Figure 3 shows time course examples of calculated oxy- and deoxyhemoglobin concentration changes. These time courses form a part of the concentration changes at the left forehead of subject 1. Figures 3a and 3b show the oxy- and deoxyhemoglobin concentration changes calculated using the equal path length assumption $[l\left({\lambda }_1\right)=l\left({\lambda }_2\right)=l\left({\lambda }_3\right)]$ . The dark solid lines indicate concentration changes calculated using ${\lambda }_1$ and ${\lambda }_2$ measurement, while the gray solid lines are those obtained using ${\lambda }_2$ and ${\lambda }_3$ . These time courses do not completely agree with each other, particularly in the deoxyhemoglobin change.
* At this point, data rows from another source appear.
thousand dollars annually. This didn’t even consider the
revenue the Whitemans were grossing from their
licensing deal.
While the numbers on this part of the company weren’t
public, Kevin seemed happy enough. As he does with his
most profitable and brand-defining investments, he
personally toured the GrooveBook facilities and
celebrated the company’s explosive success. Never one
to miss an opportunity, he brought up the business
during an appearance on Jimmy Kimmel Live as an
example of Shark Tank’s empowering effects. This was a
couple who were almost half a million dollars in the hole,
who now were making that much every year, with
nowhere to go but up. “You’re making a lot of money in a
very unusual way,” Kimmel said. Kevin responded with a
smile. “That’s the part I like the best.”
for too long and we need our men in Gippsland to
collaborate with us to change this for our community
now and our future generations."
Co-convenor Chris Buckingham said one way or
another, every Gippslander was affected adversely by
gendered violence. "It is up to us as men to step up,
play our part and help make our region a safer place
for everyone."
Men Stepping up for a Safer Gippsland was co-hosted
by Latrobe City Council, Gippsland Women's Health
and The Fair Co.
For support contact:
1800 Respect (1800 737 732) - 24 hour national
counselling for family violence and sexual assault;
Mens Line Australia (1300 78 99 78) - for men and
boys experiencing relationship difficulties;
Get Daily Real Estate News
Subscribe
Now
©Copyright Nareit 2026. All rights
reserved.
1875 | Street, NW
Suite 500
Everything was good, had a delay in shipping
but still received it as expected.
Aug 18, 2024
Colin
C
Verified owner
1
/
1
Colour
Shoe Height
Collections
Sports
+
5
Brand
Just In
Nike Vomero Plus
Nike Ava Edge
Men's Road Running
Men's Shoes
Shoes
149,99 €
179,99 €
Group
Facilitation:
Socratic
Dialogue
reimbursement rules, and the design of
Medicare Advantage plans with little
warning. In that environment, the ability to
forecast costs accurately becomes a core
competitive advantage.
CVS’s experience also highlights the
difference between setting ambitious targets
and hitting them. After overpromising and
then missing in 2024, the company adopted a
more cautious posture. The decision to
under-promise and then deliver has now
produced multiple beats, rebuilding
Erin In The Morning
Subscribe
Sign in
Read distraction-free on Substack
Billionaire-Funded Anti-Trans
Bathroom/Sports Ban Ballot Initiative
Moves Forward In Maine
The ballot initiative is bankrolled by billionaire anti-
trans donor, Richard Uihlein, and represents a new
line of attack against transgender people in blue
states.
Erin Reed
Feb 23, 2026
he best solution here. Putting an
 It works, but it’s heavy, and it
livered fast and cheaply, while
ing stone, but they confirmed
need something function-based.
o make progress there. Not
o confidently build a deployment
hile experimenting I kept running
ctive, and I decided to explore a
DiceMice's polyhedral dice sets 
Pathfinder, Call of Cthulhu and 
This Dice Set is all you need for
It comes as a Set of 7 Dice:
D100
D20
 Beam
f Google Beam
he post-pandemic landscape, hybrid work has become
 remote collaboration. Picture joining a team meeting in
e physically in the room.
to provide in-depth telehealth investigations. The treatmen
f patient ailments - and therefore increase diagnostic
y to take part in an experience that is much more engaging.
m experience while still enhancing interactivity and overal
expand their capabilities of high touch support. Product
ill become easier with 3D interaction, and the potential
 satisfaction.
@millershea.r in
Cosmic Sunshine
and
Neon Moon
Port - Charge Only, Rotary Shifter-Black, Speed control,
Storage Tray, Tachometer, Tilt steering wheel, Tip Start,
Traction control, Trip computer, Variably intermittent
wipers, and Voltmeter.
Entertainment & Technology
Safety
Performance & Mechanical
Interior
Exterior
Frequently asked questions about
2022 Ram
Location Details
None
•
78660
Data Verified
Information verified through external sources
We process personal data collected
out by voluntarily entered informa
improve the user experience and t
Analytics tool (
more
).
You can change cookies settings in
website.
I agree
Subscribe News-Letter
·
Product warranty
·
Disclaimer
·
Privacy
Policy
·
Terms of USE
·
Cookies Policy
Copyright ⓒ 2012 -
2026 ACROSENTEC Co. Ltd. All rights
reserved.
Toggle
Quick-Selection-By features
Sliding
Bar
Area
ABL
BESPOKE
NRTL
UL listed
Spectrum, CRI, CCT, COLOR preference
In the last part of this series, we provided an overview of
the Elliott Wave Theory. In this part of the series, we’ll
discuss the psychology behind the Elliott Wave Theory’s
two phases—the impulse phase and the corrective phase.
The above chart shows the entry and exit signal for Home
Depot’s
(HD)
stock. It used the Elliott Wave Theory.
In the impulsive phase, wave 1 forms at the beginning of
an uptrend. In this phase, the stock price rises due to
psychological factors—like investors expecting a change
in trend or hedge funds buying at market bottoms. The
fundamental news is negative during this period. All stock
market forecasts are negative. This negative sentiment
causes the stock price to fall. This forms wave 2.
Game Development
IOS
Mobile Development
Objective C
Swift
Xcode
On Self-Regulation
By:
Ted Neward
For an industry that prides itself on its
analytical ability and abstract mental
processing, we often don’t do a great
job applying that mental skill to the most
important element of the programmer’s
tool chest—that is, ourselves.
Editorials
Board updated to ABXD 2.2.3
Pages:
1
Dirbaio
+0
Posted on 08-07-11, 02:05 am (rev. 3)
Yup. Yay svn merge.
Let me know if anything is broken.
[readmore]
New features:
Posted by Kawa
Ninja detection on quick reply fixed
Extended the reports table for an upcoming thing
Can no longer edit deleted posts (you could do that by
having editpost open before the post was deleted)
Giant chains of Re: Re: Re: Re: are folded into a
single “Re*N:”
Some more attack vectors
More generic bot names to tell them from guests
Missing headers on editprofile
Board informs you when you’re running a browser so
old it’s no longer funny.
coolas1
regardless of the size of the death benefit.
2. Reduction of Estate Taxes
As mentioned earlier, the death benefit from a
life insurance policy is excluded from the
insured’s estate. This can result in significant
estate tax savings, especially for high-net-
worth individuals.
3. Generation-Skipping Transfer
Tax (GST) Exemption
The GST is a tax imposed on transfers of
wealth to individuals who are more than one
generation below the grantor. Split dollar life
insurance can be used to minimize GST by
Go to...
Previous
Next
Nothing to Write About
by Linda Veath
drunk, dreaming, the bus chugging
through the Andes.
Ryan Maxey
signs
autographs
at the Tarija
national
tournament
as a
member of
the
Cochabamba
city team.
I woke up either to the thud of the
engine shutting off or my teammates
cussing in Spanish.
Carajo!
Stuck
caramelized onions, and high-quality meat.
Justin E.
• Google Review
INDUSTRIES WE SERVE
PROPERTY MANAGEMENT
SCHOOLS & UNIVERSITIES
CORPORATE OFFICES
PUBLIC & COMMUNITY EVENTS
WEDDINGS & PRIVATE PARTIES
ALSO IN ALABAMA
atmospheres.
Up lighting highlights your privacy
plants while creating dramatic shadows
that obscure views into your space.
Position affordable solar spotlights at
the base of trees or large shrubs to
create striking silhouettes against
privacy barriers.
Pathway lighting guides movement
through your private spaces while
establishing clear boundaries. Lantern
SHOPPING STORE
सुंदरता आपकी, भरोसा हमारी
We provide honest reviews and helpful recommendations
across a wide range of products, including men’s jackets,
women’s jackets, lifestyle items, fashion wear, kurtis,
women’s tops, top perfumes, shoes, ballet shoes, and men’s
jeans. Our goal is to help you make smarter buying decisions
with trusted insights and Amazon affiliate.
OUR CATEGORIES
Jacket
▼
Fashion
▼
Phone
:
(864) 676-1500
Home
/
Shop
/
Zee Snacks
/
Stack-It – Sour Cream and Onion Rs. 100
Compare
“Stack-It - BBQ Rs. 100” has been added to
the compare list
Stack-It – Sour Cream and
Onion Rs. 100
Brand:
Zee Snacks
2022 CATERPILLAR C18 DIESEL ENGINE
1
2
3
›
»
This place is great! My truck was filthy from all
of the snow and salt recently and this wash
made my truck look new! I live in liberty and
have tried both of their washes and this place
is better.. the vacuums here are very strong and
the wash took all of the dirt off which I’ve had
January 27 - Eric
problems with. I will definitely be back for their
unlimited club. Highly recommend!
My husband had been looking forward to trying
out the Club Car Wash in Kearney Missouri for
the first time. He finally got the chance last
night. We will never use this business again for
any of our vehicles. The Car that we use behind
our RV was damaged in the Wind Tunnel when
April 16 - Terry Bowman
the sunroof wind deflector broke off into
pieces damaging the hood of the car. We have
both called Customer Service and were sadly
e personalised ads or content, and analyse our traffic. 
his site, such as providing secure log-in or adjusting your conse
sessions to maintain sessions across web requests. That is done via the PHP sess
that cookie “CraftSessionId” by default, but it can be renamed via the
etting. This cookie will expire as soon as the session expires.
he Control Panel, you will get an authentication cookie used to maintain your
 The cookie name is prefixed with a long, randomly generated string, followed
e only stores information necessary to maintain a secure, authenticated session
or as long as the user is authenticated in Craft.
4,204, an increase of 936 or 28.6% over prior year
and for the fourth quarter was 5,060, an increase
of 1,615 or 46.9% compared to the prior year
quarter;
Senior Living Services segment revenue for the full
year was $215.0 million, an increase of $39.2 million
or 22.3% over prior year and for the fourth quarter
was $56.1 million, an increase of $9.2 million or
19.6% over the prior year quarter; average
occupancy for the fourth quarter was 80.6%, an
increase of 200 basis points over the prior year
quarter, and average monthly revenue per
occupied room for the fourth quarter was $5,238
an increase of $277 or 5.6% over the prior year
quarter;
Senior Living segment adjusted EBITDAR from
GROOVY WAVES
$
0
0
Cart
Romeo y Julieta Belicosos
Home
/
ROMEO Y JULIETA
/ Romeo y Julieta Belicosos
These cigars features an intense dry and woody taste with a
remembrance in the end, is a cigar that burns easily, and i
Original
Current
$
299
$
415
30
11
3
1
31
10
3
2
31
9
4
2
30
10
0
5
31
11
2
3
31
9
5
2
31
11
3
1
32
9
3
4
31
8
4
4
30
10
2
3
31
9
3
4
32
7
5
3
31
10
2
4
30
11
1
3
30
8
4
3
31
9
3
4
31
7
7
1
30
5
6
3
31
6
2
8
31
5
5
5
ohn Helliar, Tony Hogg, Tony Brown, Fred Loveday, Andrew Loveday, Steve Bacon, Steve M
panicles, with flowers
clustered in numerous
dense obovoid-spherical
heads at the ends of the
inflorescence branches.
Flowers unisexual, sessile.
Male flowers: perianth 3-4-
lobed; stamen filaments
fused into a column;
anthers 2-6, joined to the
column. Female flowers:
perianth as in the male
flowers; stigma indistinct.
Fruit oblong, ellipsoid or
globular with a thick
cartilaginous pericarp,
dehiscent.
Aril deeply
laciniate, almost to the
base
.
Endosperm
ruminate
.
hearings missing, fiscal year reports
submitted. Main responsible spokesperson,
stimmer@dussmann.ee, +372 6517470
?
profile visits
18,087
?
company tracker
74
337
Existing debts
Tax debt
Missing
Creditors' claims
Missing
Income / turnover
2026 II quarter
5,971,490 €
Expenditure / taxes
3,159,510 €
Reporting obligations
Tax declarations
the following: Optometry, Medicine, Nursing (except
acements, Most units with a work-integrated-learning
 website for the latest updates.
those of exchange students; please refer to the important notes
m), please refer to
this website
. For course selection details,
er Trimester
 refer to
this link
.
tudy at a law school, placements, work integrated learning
Figures 3c and 3d show oxy- and deoxyhemoglobin concentration changes calculated by using path length ratios estimated by the proposed method. The dark and gray solid lines also indicate time courses by ${\lambda }_1$ and ${\lambda }_2$ , and ${\lambda }_2$ and ${\lambda }_3$ , respectively. These figures show that these two estimations agree very well with each other.

Fig. 3

Time course examples of calculated oxy- and deoxyhemoglobin concentration changes. These are a part of concentration changes at the left forehead of subject 1. Figures 3a and 3b show the oxy- and deoxyhemoglobin concentration changes calculated using the equal path length assumption $[l\left({\lambda }_1\right)=l\left({\lambda }_2\right)=l\left({\lambda }_3\right)]$ . Figures 3c and 3d show the same parameters calculated using estimated path length ratios. The dark solid lines indicate concentration changes calculated by ${\lambda }_1$ and ${\lambda }_2$ measurement, and the gray solid lines are those calculated by ${\lambda }_2$ and ${\lambda }_3$ .

5.

Conclusion

We propose a new method of estimating wavelength-dependent mean optical path length ratios of measurement lights. The method is based on the principle that two possible estimations of hemoglobin concentration changes calculated using triple-wavelength measurement system data should be identical. The proposed method was applied to the experimental data of human subjects’ foreheads, and the estimated path length ratios were very similar to the literature values. The proposed method simply provides the ratio of path lengths and not their absolute values. The absolute value of the optical path length is required to compare observed responses at different positions.⁸ Our method is not applicable to this problem. However, the proposed method estimates accurate hemoglobin concentration changes that are free from cross talk.